Question

An acidic solution of \[C{u^{ + 2}}\] salt containing $0.4g$ of \[C{u^{ + 2}}\] is electrolyzed until all the copper is deposited. The electrolysis is continued for seven more minutes with the volume of solution kept at $100ml$ and the current at $1.2$ amp. Calculate the gas evolved at NTP during the entire electrolysis.

Answer 1

Hint: When electric current is supplied by an external source into the cell it will lead to various chemical changes during the process; this event is commonly known as electrolysis.
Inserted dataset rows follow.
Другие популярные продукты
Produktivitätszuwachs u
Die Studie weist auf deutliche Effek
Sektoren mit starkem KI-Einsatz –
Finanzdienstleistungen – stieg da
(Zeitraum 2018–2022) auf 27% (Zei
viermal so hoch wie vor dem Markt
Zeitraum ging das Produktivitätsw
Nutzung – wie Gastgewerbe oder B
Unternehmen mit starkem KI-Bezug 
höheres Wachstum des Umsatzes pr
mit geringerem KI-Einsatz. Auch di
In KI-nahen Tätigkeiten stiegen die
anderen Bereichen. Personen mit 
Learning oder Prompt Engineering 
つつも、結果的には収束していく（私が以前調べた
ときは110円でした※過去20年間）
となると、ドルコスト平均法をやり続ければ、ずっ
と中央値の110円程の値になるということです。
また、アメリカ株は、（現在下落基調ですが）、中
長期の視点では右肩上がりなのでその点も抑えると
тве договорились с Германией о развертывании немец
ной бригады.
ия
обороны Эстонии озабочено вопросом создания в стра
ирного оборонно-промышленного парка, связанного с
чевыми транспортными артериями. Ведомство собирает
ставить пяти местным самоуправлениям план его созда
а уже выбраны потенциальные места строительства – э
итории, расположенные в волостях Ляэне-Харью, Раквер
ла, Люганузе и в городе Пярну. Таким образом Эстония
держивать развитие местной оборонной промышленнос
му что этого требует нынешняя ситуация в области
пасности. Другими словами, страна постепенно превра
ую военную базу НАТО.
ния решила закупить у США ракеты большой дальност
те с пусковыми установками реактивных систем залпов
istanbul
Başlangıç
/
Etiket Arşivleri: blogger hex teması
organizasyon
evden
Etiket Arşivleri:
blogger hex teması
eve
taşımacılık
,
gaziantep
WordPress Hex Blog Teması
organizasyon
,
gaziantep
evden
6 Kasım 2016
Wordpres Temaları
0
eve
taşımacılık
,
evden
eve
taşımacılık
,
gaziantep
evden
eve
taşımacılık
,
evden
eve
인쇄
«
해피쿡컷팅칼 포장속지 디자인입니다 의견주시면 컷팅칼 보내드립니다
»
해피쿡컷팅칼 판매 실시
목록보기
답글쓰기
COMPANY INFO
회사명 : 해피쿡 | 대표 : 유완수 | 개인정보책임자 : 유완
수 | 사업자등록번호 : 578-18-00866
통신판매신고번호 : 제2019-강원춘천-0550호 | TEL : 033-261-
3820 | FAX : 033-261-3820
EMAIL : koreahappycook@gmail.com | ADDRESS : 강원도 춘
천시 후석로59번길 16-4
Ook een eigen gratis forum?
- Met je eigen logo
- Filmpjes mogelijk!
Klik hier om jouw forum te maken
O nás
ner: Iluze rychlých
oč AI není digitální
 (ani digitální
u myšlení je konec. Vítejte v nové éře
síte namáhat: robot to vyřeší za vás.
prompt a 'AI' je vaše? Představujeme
In electrochemical cells oxidation occurs at anode and reduction will take place at cathode.

Complete answer:
When the process of electrolysis is carried out the process of oxidation and reduction will simultaneously take place at anode and cathode.
At anode water oxidized to release oxygen gas
$2{H_2}O \to 4{H^ + } + {O_2} + 4{e^ - }$
At cathode \[C{u^{ + 2}}\] ions get reduced to copper metal which will be deposited at the electrode.
$C{u^{ + 2}} + 2{e^ - } \to Cu$
Above reaction shows that the equivalent of oxygen liberated is equal to the equivalent of copper deposited.
Equivalent weight of copper metal is the ratio of its molecular mass and valency.
$Eq = \dfrac{{63.54}}{2}$
$Eq = 31.5g$
Since we have $0.4g$ of \[C{u^{ + 2}}\] ions so equivalent weight become
$0.4g$of \[C{u^{ + 2}}\]$ = \dfrac{{0.4}}{{31.5}}g$ equivalent
After solving we finally get the equivalent weight of $0.4g$\[C{u^{ + 2}}\] ions is
$0.4g$of \[C{u^{ + 2}}\]$ = 0.0127g$ equivalent
As we already discussed, the equivalent weight of copper and oxygen releases is equal. therefore, the mass of oxygen deposited at anode will be
Total mass of oxygen deposited at anode $ = 0.0127 \times \dfrac{8}{{32}}$
Total mass of oxygen deposited at anode$ = 0.0031$ moles
After complete deposition of copper ion at cathode further passage of electricity will results in liberation of hydrogen gas at cathode
$2{H_2}O + 2{e^ - } \to {H_2} + 2O{H^ - }$
Now equivalent of oxygen liberated is equal to equivalent of hydrogen liberated
As mentioned in the question
Current $C = 1.2$ amp
Time $t = 7 \times 60$
$t = 420$ seconds
Total amount of charge pass is $q = C \times t$
$q = 1.2 \times 420$
Hence, total amount of charge passed during process is
$q = 504$ coulombs
Amount of oxygen liberated is
$Eq = \dfrac{1}{{96500}} \times 504 \times \dfrac{8}{{32}}$
After solving above equation, we get
$Eq = 0.0013$ moles
Equivalent of hydrogen gas evolved at cathode will be
$Eq = \dfrac{1}{{96500}} \times 504 \times \dfrac{1}{2}$
After solving this we get
$Eq = 0.0026$ moles
Total moles of oxygen evolved during electrolysis is
$M = 0.0031 + 0.0013$
$M = 0.0044$ moles of oxygen
Hence, volume of oxygen evolved during electrolysis at NTP will be
$V = 0.0044 \times 22400$
$V = 98.56ml$ of oxygen gas
Similarly, total moles of hydrogen gas evolved is
$M = 0.0026$ moles of hydrogen
Hence, volume of hydrogen evolved during electrolysis at NTP will be
$V = 0.0026 \times 22400$
$V = 58.24ml$ of hydrogen gas
Hence, during the electrolysis $\left( {98.56ml} \right)$ of oxygen and $\left( {58.24ml} \right)$ of hydrogen gas is evolved at NTP.

Note:
NTP is the normal temperature and pressure of the chemical reaction which have specific values of temperature and pressure. During the NTP volume of one mole of gas will always be equal to $22.4$ litres or $22400$ milli-litres.